Hi Fidel,
I would use lexer states and the filter method to handle such strings. I would define generic multiline_string_start and multiline_string_end tokens and use a filter to match them:
...
States
normal, string_body;
...
Tokens
{normal} multiline_string_start = '[' '='* '[';
{string_body} multiline_string_end = ']' '='* ']';
{string_body} multiline_string_character = any_character;
The filter for multiline_string_start would record the number of '=' characters and change the state to string_body. The filter for multiline_string_end would count the number of '=' characters and, if it doesn't match the recorded number, it would pushback the 2nd to last characters into the BufferedReader (in reverse order, of course) and replace the multiline_string_end token with a multiline_string_character corresponding to the first ']' character. If the number of '=' characters matches the recorded number, the state would be changed back to normal.

_____

→ Exercise instructions:
1. Translate this sentence from the forum reply on lexing multiline strings into Spanish: "If the number of '=' characters matches the recorded number, the state would be changed back to normal."
2. Carry on writing the forum reply about handling multiline strings with lexer states, starting after its final sentence.

Collected data
_____

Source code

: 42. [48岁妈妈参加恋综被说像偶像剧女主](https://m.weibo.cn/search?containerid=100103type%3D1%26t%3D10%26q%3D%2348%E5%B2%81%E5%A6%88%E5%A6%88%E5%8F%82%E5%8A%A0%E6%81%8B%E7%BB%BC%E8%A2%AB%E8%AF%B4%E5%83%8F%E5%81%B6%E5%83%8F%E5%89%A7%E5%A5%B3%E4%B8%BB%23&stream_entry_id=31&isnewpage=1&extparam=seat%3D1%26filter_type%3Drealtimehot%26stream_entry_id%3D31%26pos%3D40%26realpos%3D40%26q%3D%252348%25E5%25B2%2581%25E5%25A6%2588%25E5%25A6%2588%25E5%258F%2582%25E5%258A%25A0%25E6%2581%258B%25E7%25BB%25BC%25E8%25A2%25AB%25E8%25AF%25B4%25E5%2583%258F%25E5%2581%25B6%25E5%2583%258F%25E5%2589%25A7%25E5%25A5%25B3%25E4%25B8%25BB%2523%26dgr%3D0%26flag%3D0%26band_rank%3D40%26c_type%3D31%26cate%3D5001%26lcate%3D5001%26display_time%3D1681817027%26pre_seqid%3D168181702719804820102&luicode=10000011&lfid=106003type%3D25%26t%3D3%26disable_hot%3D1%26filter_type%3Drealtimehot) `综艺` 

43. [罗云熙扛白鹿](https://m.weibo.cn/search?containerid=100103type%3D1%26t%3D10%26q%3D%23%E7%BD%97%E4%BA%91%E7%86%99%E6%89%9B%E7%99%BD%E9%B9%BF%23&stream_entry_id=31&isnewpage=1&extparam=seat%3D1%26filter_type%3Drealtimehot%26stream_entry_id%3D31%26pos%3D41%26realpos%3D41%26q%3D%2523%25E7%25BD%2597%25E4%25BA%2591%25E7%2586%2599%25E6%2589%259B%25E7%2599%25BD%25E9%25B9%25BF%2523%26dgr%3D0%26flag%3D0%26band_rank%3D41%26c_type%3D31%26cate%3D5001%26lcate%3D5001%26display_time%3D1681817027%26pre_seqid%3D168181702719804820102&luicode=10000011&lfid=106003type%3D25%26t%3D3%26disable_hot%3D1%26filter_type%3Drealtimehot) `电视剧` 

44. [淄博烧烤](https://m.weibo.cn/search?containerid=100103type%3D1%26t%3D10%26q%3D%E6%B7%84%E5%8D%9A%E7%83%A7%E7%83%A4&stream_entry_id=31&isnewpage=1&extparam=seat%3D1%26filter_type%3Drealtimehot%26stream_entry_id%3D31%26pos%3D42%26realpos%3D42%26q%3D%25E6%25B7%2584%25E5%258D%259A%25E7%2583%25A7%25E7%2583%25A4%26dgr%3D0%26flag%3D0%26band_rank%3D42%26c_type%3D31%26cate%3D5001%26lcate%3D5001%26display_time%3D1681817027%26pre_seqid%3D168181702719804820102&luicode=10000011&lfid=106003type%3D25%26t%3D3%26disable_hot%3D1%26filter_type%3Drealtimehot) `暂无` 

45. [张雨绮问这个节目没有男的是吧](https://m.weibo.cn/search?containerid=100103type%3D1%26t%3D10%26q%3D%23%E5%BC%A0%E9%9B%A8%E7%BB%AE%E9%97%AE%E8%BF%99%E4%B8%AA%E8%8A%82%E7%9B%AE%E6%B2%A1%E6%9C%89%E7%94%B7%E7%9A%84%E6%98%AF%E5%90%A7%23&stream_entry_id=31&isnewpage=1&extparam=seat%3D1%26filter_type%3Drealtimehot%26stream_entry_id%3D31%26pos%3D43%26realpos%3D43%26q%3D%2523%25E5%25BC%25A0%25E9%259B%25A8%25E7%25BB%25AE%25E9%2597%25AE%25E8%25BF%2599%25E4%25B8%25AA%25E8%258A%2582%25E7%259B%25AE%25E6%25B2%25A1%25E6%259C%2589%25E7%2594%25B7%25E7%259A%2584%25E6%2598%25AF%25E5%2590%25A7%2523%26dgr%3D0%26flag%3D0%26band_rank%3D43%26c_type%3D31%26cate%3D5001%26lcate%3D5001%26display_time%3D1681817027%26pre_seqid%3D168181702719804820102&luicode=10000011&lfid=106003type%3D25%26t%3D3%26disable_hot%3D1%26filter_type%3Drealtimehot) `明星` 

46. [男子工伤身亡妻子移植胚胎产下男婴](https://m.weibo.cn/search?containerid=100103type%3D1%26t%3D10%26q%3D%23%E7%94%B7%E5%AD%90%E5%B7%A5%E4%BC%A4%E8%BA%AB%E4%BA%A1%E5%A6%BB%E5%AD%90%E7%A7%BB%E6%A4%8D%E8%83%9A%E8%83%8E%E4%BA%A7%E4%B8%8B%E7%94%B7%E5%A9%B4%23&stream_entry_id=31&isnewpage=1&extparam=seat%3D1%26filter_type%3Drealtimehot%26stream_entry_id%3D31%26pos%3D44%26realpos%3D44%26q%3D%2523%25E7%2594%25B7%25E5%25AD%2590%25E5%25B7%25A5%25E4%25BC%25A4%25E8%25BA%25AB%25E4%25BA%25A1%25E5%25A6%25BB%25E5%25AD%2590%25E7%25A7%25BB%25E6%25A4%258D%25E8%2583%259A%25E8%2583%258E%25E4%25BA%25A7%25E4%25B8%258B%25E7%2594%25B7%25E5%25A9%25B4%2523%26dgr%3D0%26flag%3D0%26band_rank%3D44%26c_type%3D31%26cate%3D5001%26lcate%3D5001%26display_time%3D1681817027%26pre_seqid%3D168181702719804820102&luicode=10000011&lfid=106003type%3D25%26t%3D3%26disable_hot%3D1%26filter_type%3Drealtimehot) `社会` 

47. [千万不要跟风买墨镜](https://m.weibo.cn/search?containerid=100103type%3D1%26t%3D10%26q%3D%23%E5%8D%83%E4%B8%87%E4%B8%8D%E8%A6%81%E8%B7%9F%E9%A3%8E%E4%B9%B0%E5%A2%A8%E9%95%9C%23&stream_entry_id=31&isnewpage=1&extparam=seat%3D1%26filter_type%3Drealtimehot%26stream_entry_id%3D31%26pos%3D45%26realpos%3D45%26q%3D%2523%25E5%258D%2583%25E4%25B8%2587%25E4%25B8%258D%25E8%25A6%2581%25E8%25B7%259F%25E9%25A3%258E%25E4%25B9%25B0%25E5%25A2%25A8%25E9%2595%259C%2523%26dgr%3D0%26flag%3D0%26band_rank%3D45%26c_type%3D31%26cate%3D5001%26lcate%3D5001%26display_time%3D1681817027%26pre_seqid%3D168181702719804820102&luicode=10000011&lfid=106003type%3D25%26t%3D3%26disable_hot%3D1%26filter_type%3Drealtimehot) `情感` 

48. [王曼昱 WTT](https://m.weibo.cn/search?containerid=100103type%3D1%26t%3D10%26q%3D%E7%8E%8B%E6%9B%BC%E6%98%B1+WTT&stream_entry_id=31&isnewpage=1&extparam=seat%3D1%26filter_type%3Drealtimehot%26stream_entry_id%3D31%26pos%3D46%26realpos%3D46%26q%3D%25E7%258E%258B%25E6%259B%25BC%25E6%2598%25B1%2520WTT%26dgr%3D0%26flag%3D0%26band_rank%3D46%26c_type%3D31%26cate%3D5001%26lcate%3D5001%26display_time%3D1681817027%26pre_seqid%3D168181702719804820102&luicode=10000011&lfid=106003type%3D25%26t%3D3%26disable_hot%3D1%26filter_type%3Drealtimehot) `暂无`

_____

→ Task answers:
1. Si el número de caracteres '=' coincide con el número registrado, el estado volvería a cambiarse a normal.

2.
A deterministic finite automaton (as used by SableCC lexers) doesn't have memory to match exact '=' counts. An LR automaton (as used by SableCC parsers) has a single stack; this is sufficient to properly handle recursion, but it's insufficient to match '=' counts or, similarly in a programming langage with declarations, to detect whether a variable has been declared or not. Such counting requires a Turing Machine (which is equivalent to a DFA with two stacks or an infinite tape). SableCC encourages (when possible) to delay semantic analysis (which is the analysis of everything not already handled by the lexer's DFA and the parser's LR automaton) to a separate phase that follows lexing and parsing, using tree traversals with the DepthFirstAdaptor class. But, sometimes, like with multiline strings, some semantics must be handled during lexing and parsing and can't be delayed later. The filter() methods of the Lexer and Parser classes provide the ability to use a Turing-complete langage (Java) to analyze semantics during lexing and parsing, and, affect the output.
In other words, there's no way to escape the use of the filter method to handle the case you provided, which requires counting '=' characters for lexical matching.
Have fun!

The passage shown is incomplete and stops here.